Advanced Business Analytics
Exam number: 6770
Semester: from 1st semester
Duration of the module: One semester
Form of the module (i.e. obligatory, elective etc.): Elective
Frequency of module offer: Winter semester 2016/2017, winter semester 2017/2018
Prerequisites: None
Applicability of module for other study programmes:
Obligatory or elective in other study programmes. For further information check regulations of the study programme.
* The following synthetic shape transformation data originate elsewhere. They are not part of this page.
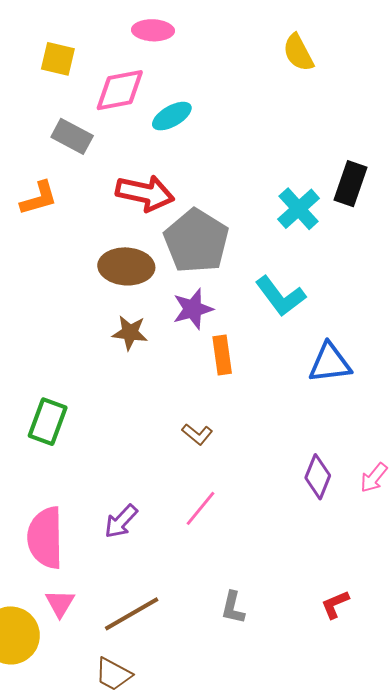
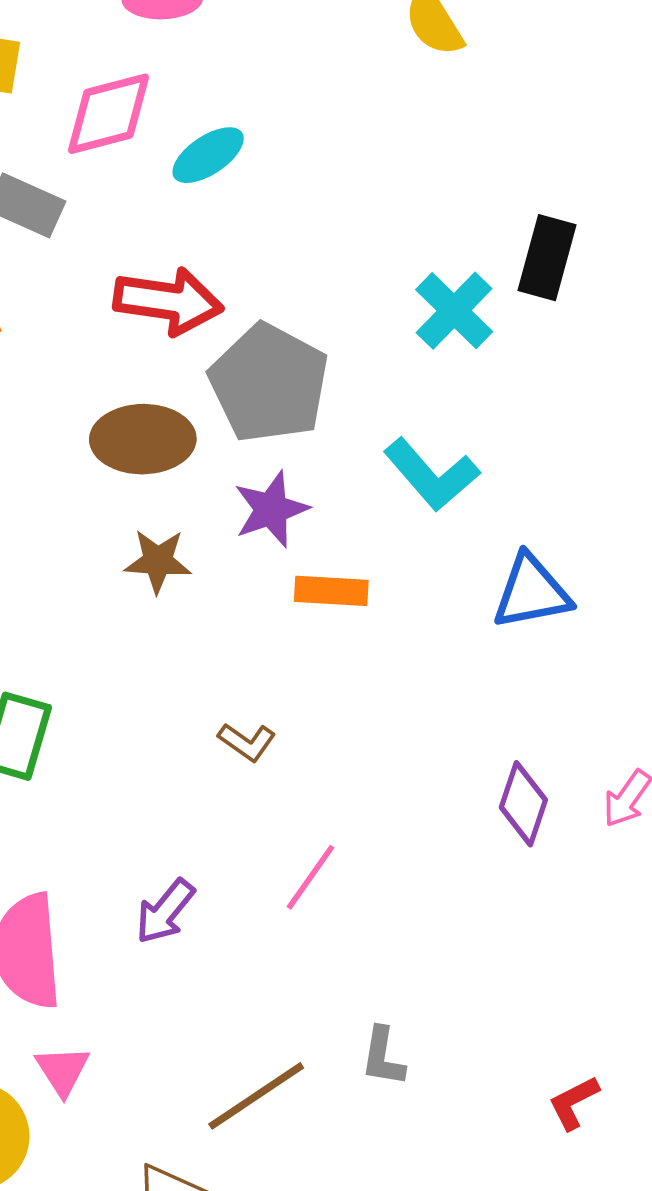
orange rectangle: (222, 355) -> (331, 591), turned -75
brown L-shape: (197, 434) -> (247, 742), moved
red L-shape: (335, 604) -> (574, 1103), moved
brown line: (132, 614) -> (256, 1096), moved

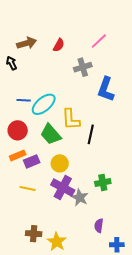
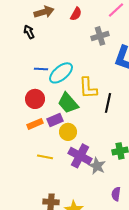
purple rectangle: (32, 161) -> (55, 120), moved
yellow circle: (60, 163) -> (68, 132), moved

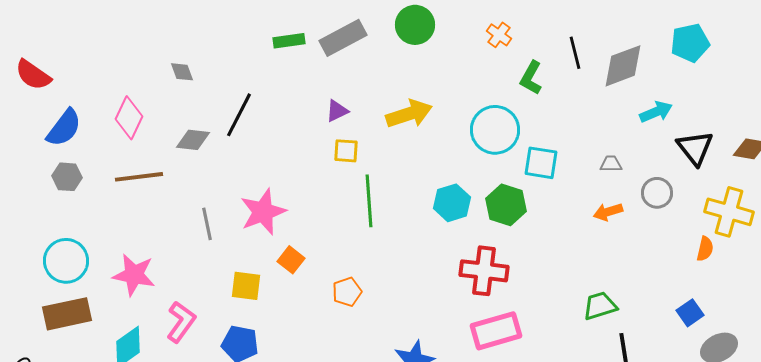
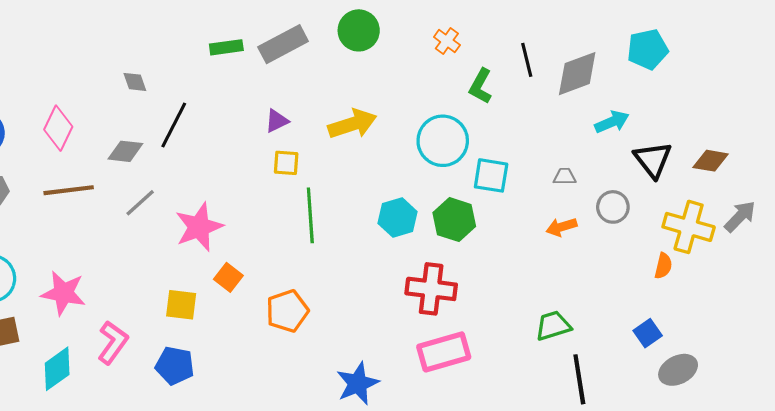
gray diamond: (182, 72) -> (135, 82), moved
gray line: (207, 224) -> (140, 203), moved, turned 60
orange pentagon: (347, 292) -> (287, 311), size x1.4

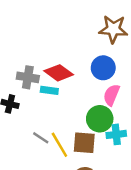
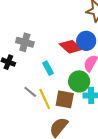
red diamond: (59, 73) -> (71, 47), moved
cyan rectangle: (49, 90) -> (48, 68), moved, turned 48

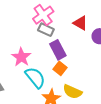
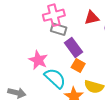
pink cross: (43, 15) -> (54, 15), turned 30
red triangle: (80, 23) -> (92, 18), turned -35

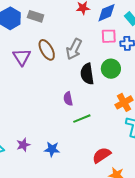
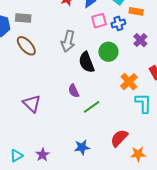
brown ellipse: (47, 50) -> (26, 46), moved
purple triangle: (22, 57) -> (32, 104), moved
purple star: (23, 145) -> (43, 155), moved
blue star: (52, 149) -> (82, 147), moved

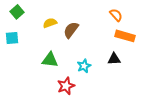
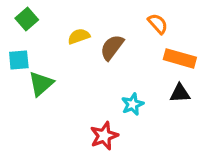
orange semicircle: (116, 15) -> (158, 24), moved
orange rectangle: (125, 36) -> (180, 58), moved
green triangle: (50, 60) -> (41, 84), moved, turned -48

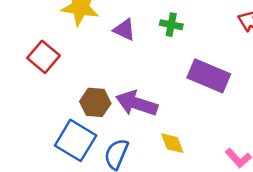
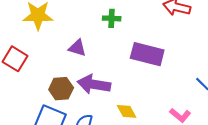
purple triangle: (124, 30) -> (77, 48), moved

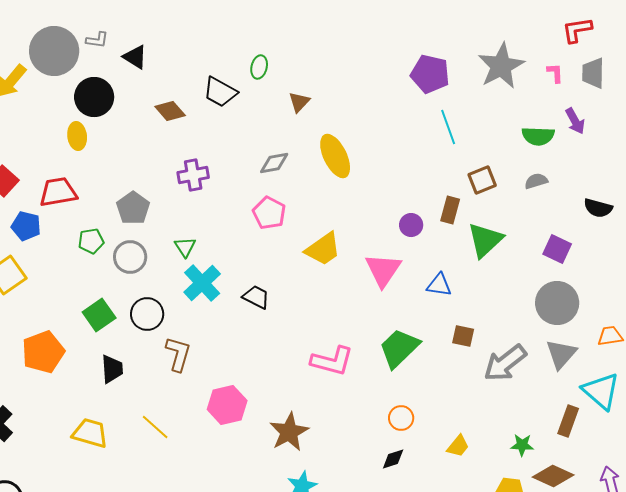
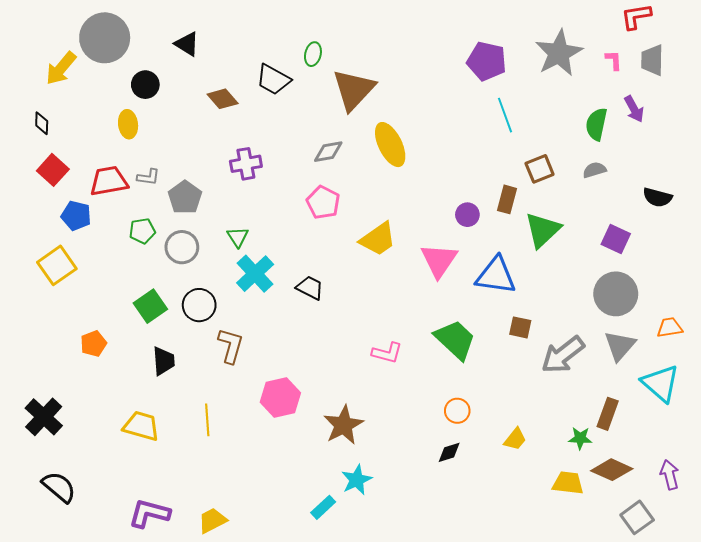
gray L-shape: (97, 40) -> (148, 177), moved
black circle: (94, 97) -> (145, 85), size x0.7
brown triangle: (299, 102) -> (354, 90), size x2.0
green semicircle: (538, 136) -> (596, 124), turned 100
blue triangle: (439, 285) -> (496, 276), size x1.6
green trapezoid: (399, 348) -> (455, 340), turned 87
orange pentagon: (43, 352) -> (93, 344), size x0.6
pink L-shape: (332, 361) -> (387, 353), size x0.7
brown rectangle: (568, 421) -> (608, 414), moved
yellow line: (155, 427) -> (207, 420), turned 44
Person responsible for module: N.N.
Name of the professor: Dr. Claus Gwiggner (Universität Hamburg, winter semester 2017/2018); Prof. Dr. Jan Fabian Ehmke (winter semester 2016/2017)
Language of teaching: English
ECTS-Credits (based on the workload): 6
Workload and its composition (self-study, contact time):
Contact time (Lecture, tutorial etc.): 60 h; self-study: 120 h
Contact hours (per week in semester): 4
Methods and duration of examination:
Written exam (90 min.), written seminar paper (15 pages) and presentation of the paper
Emphasis of the grade for the final grade: Please check regulations of the study programme
Aim of the module (expected learning outcomes and competencies to be acquired):
Subject related skills:
Students are able to derive relevant business knowledge through methods of Intelligent Data Analysis from large, complex databases. They know and are able to adapt and implement process models of intelligent data analysis for decision support of business problems. Based on the business problem at hand, students can select and apply the appropriate data analysis models, data mining methods and algorithms and derive plans of actions to improve the business problem. Students also have basic knowledge on fundamentals of simulation systems and know several fields of application for simulation systems.
Interdisciplinary skills:
- Independent working
- Analytical thinking
- Presentation skills
- IT-based problem solution in teams
Contents of the module:
- Process models of intelligent data analysis (e.g., CRISP or KDD)
- Data mining models and algorithms
- Introduction to data mining software (e.g., R, RapidMiner, KNIME)
- Selection of particular methods of explorative data analysis, descriptive and predictive modeling (e.g. cluster analysis, association analysis, classification)
- Analytics consulting project with real data
Teaching and learning methods:
Seminaristischer Unterricht, (Klein-)Gruppenarbeit, Einsatz von Beispielen aus der Praxis, Projektarbeit, Präsentationen, Diskussionen
Special features (e.g. percentage of online-work, practice, guest speaker, etc.):
This course consists of two parts. The first part (2/3) of the course will be devoted to the theory and methods of data science and will cover fundamentals of storage and analysis of huge amounts of business data. In the second part (1/3), students will apply this knowledge to real-world challenges (cases) with large amounts of real-world data by means of a fictitious analytics consulting project.
Literature (compulsory reading, recommended literature):
Provost, F.; Fawcett, T. (2013): Data Science for Business, O’Reilly
Berthold, M.; Borgelt, C.; Höppner, F.; Klawonn, F. (2011): Guide to Intelligent Data Analysis, Springer
Further information:
Registration in Moodle Viadrina required.